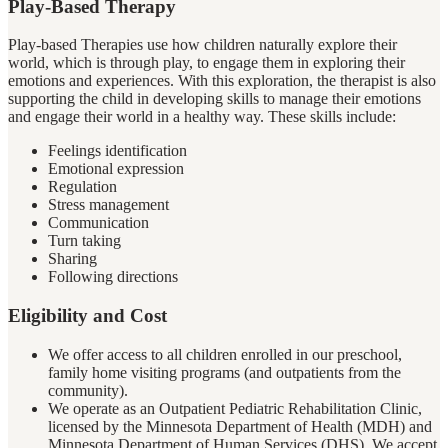
Play-Based Therapy
Play-based Therapies use how children naturally explore their
world, which is through play, to engage them in exploring their
emotions and experiences. With this exploration, the therapist is also
supporting the child in developing skills to manage their emotions
and engage their world in a healthy way. These skills include:
Feelings identification
Emotional expression
Regulation
Stress management
Communication
Turn taking
Sharing
Following directions
Eligibility and Cost
We offer access to all children enrolled in our preschool,
family home visiting programs (and outpatients from the
community).
We operate as an Outpatient Pediatric Rehabilitation Clinic,
licensed by the Minnesota Department of Health (MDH) and
Minnesota Department of Human Services (DHS). We accept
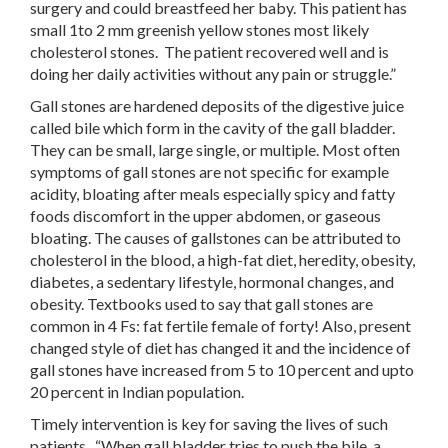
surgery and could breastfeed her baby. This patient has
small 1to 2 mm greenish yellow stones most likely
cholesterol stones. The patient recovered well and is
doing her daily activities without any pain or struggle.”
Gall stones are hardened deposits of the digestive juice
called bile which form in the cavity of the gall bladder.
They can be small, large single, or multiple. Most often
symptoms of gall stones are not specific for example
acidity, bloating after meals especially spicy and fatty
foods discomfort in the upper abdomen, or gaseous
bloating. The causes of gallstones can be attributed to
cholesterol in the blood, a high-fat diet, heredity, obesity,
diabetes, a sedentary lifestyle, hormonal changes, and
obesity. Textbooks used to say that gall stones are
common in 4 Fs: fat fertile female of forty! Also, present
changed style of diet has changed it and the incidence of
gall stones have increased from 5 to 10 percent and upto
20 percent in Indian population.
Timely intervention is key for saving the lives of such
patients. “When gall bladder tries to push the bile, a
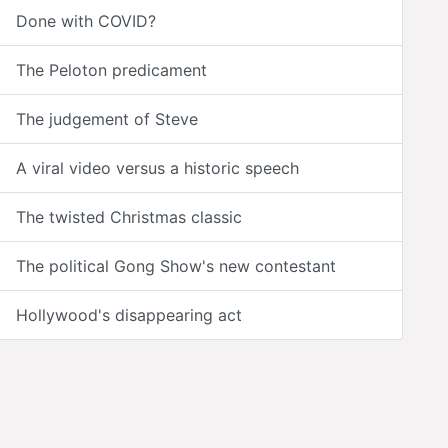
Done with COVID?
The Peloton predicament
The judgement of Steve
A viral video versus a historic speech
The twisted Christmas classic
The political Gong Show's new contestant
Hollywood's disappearing act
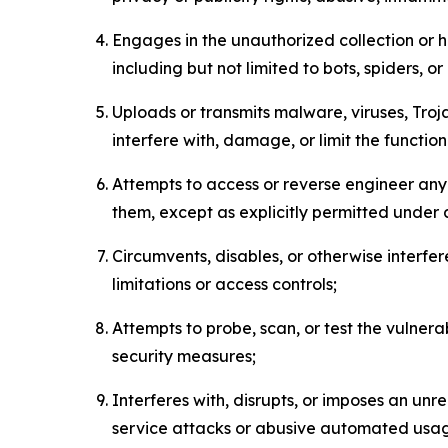
Engages in the unauthorized collection or h
including but not limited to bots, spiders, o
Uploads or transmits malware, viruses, Tro
interfere with, damage, or limit the functi
Attempts to access or reverse engineer any 
them, except as explicitly permitted under
Circumvents, disables, or otherwise interfe
limitations or access controls;
Attempts to probe, scan, or test the vulnera
security measures;
Interferes with, disrupts, or imposes an unr
service attacks or abusive automated usa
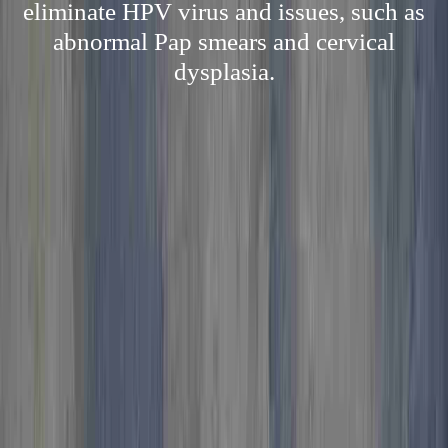
eliminate HPV virus and issues, such as
abnormal Pap smears and cervical
dysplasia.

━━━━━━

What should appear is an exact reproduction of the lines from the one with "Interferes with, disrupts, or imposes an unr" through the end of the material above, and no pictures.

Interferes with, disrupts, or imposes an unr
service attacks or abusive automated usa
eliminate HPV virus and issues, such as
abnormal Pap smears and cervical
dysplasia.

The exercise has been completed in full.